Просперо вернулся к столу, устроился в своем кресле и продолжил изучение карты. В конце концов он решил устроить общий совет. Надо разделить силы на три отряда, назначить каждому командира, а дон Алваро должен перебраться на «Имакуладу». Он назвал трех лучших капитанов: Аллори, еще одного генуэзца, по имени Капраника, и неаполитанца Сарди, который командовал одной из галер при Прочиде.
Опустилась ночь, темная и безлунная. Было установлено, что до суши пять миль. Так что при теперешней скорости дрейфа корабли должны были оказаться под обрывистым берегом Майорки через пять-шесть часов.

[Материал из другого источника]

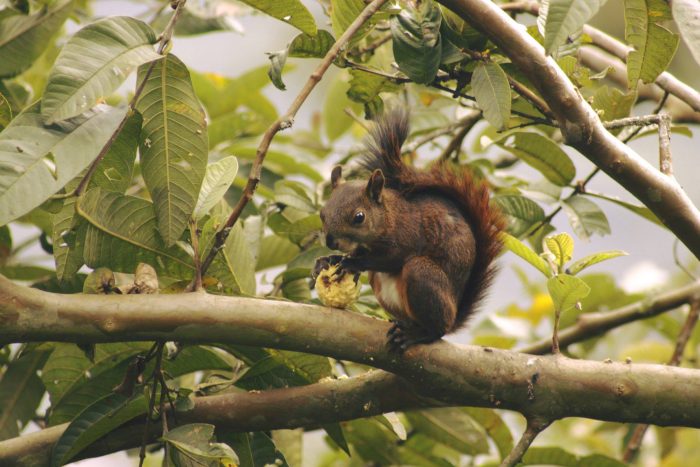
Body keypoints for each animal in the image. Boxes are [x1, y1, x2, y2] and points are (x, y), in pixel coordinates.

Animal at [317, 107, 505, 352]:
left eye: (359, 217)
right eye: (322, 213)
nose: (331, 241)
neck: (389, 217)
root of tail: (453, 314)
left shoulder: (408, 235)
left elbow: (391, 259)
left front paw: (351, 263)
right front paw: (329, 260)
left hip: (422, 274)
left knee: (437, 329)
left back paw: (417, 334)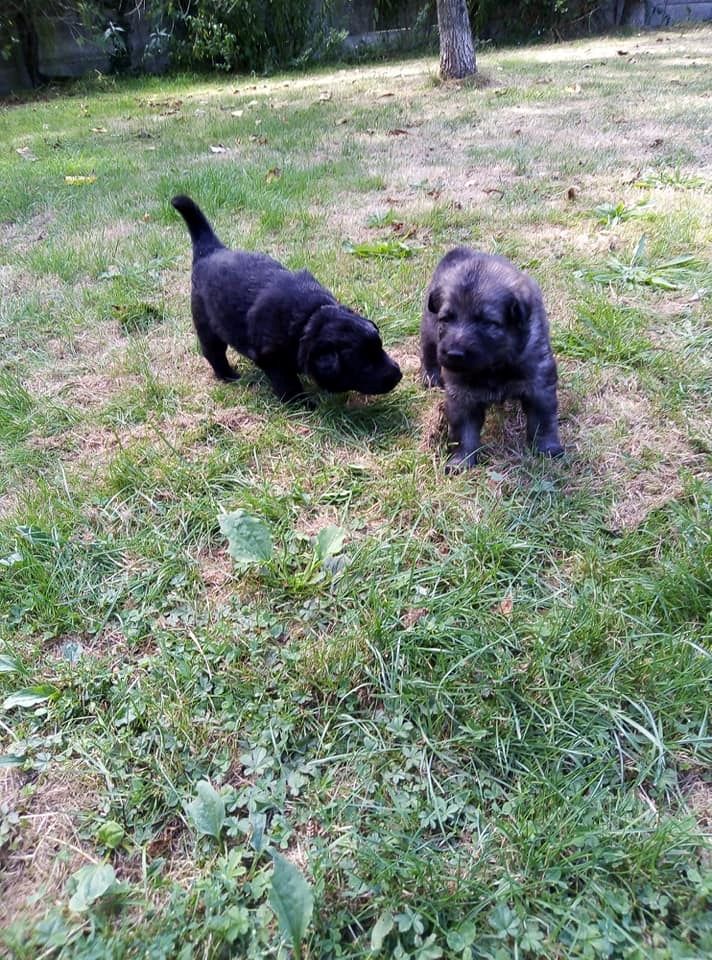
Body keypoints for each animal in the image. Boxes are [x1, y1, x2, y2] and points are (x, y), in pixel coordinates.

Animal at [171, 195, 402, 403]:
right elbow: (287, 382)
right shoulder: (272, 358)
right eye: (365, 364)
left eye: (380, 348)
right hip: (206, 323)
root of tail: (210, 251)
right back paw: (228, 375)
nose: (398, 374)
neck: (309, 319)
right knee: (213, 352)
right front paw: (300, 402)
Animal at [420, 247, 563, 470]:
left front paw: (547, 449)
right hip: (429, 327)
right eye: (446, 319)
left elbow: (543, 421)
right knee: (428, 349)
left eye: (487, 322)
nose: (454, 354)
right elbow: (463, 432)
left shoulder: (539, 385)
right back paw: (431, 376)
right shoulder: (461, 395)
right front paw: (461, 460)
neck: (494, 366)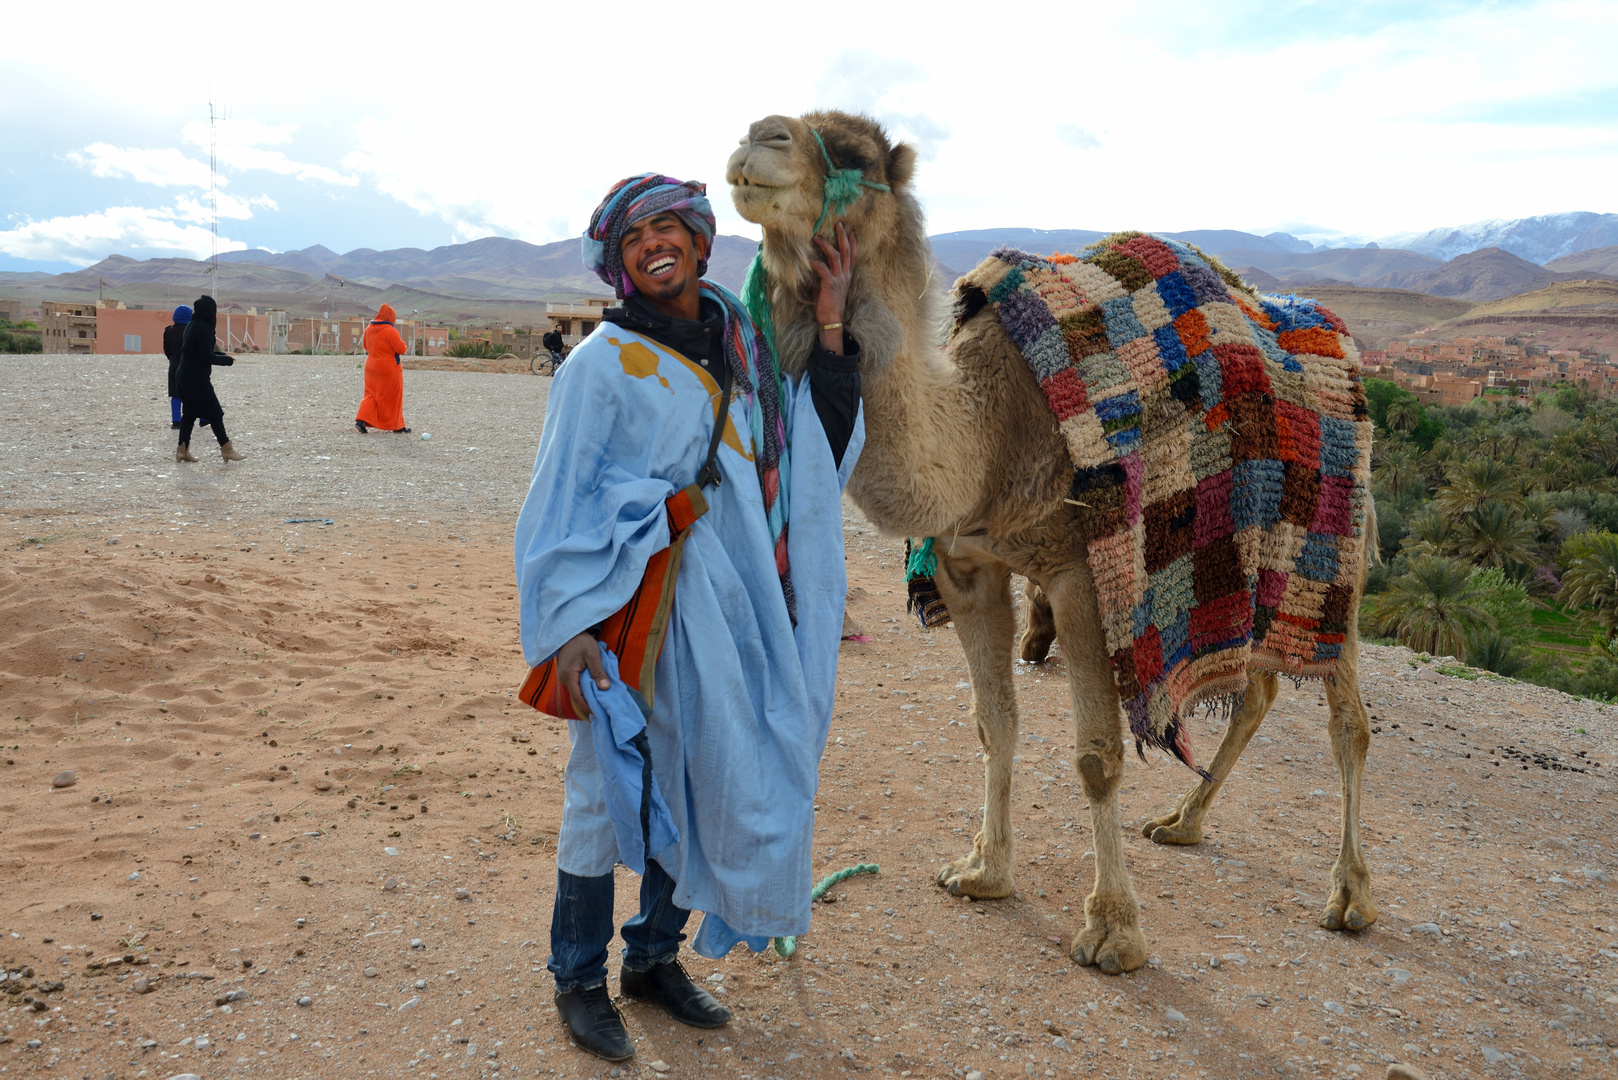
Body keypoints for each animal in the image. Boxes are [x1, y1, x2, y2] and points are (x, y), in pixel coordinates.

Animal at [734, 107, 1378, 971]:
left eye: (857, 154)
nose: (758, 137)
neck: (988, 436)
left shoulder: (1080, 577)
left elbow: (1096, 755)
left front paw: (1112, 929)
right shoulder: (968, 564)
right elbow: (992, 723)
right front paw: (981, 869)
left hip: (1337, 557)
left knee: (1348, 720)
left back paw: (1350, 895)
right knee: (1258, 689)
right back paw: (1183, 822)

Около часа капитаны спорили, но так и не пришли к решению. Все предложения были в конце концов отвергнуты. Оставался только план дона Алваро, и Просперо уже почти решился изменить курс и идти на север. Его смущала только потеря времени. Он распустил совет, пообещав дать точные указания позднее, и, оставшись один, задумался над тем, какие, собственно, указания давать.
Еще час он расхаживал по палубе от кормы до бруствера на носу. Посреди палубы, где левый борт занимал камбуз, а правый — два самых тяжелых орудия, капитан и двое его помощников лениво болтали с орудийной прислугой. Из-под палубы со всех сторон доносилось тяжелое дыхание спящих гребцов, а из боевых отсеков, где уже установили деревянные щиты, были слышны возня и голоса стрелков, готовящихся к бою. С обеих сторон, едва различимые в ясной звездной ночи, виднелись тени ближайших галер, стоявших на расстоянии нескольких ярдов.